• [Objective A]
Name every parameter of the function get_descriptor as it is declared in the patch review.
• [Objective B]
Carry on the patch review from the point where its text ends.
::: Excerpt
On Thu, 01 Oct 2009 18:39:32 -0400
scjody@sun.com wrote:

> Adds support for declare blocks, used by ext3's journal guided resync (declared
> mode.)  A declare block is added to the journal to list blocks to be written
> during the current transaction.  During journal replay, we perform a RAID
> resync of only these blocks and skip the rest of the resync.
> 
> ...
>  
> +int wait_for_descriptors(journal_t *journal, transaction_t *trans) {

Opening brace goes on the next line, please.  Several instances.

> +	struct journal_head *jh;
> +	struct buffer_head *bh;
> +	int err = 0;
> +
> +wait_for_ctlbuf:
> +
> +	while (trans->t_log_list != NULL) {
> +
> +		jh = trans->t_log_list->b_tprev;
> +		bh = jh2bh(jh);
> +		if (buffer_locked(bh)) {
> +			wait_on_buffer(bh);
> +			goto wait_for_ctlbuf;
> +		}
> +		if (cond_resched())
> +			goto wait_for_ctlbuf;
> +
> +		if (unlikely(!buffer_uptodate(bh)))
> +			err = -EIO;
> +
> +		BUFFER_TRACE(bh, "ph5: control buffer writeout done: unfile");
> +		clear_buffer_jwrite(bh);
> +		journal_unfile_buffer(journal, jh);
> +		journal_put_journal_head(jh);
> +		__brelse(bh);		/* One for getblk */
> +	}
> +
> +	return err;
> +}
> +
> +struct journal_head *get_descriptor(journal_t *journal, transaction_t *trans,
> +				    int blocktype, char **tagp, int *space_left) {

Did all these functions need global scope?  Some do, but I didn't check
them all.

Those which cannot be made static should be given appropriate names,
such as jbd_get_descriptor().

> +	struct journal_head *descriptor;
> +	struct buffer_head *dbh;
> +	journal_header_t *header;
> +
> +	jbd_debug(4, "JBD: get descriptor\n");
> +
> +	descriptor = journal_get_descriptor_buffer(journal);
> +	if (!descriptor)
::::::
::: Supplied information
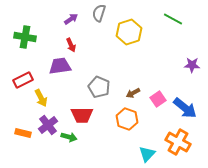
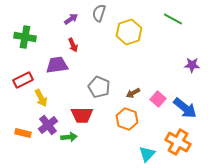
red arrow: moved 2 px right
purple trapezoid: moved 3 px left, 1 px up
pink square: rotated 14 degrees counterclockwise
green arrow: rotated 21 degrees counterclockwise
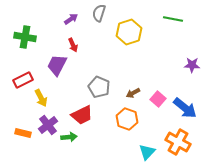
green line: rotated 18 degrees counterclockwise
purple trapezoid: rotated 55 degrees counterclockwise
red trapezoid: rotated 25 degrees counterclockwise
cyan triangle: moved 2 px up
::::::
• [Task output A]
journal, trans, blocktype, tagp, space_left

• [Task output B]
> +		return NULL;
> +
> +	dbh = jh2bh(descriptor);
> +	jbd_debug(4, "JBD: got buffer %llu (%p)\n",
> +	    (unsigned long long)dbh->b_blocknr, dbh->b_data);
> +	header = (journal_header_t *)&dbh->b_data[0];
> +	header->h_magic     = cpu_to_be32(JFS_MAGIC_NUMBER);
> +	header->h_blocktype = cpu_to_be32(blocktype);
> +	header->h_sequence  = cpu_to_be32(trans->t_tid);
> +
> +	*tagp = &dbh->b_data[sizeof(journal_header_t)];
> +	*space_left = dbh->b_size - sizeof(journal_header_t);
> +
> +	set_buffer_jwrite(dbh);
> +	set_buffer_dirty(dbh);
> +
> +	/* Record it so that we can wait for it later */
> +	BUFFER_TRACE(dbh, "ph3: file as descriptor");
> +	journal_file_buffer(descriptor, trans, BJ_LogCtl);
> +
> +	return descriptor;
> +}
> +
>
> ...
>
> +void write_declare_blocks(journal_t *journal, transaction_t *transaction,
> +			  int committing)
> +{
> +	struct journal_head *jh, *descriptor = NULL;
> +	struct buffer_head *bh;
> +	int i, bufs = 0, err;
> +	unsigned int n, count = 0, to_write;
> +	unsigned long nextblock = 0;
> +	char *tagp = NULL;
> +	journal_block_tag_t *tag = NULL;
> +	int space_left = 0, first_tag = 0, tag_flag;
> +	struct radix_tree_root *root;
> +
> +	root = &transaction->t_declare_root;
> +
> +	spin_lock(&journal->j_list_lock);
> +	to_write = transaction->t_declare_request;
> +	transaction->t_declare_request = 0;
> +	spin_unlock(&journal->j_list_lock);
> +
> +	if (to_write == UINT_MAX)
> +		jbd_debug (1, "jbd: tid %d write declare request for ALL "
> +			   "blocks\n", transaction->t_tid);
> +	else
> +		jbd_debug (1, "jbd: tid %d write declare request for %u "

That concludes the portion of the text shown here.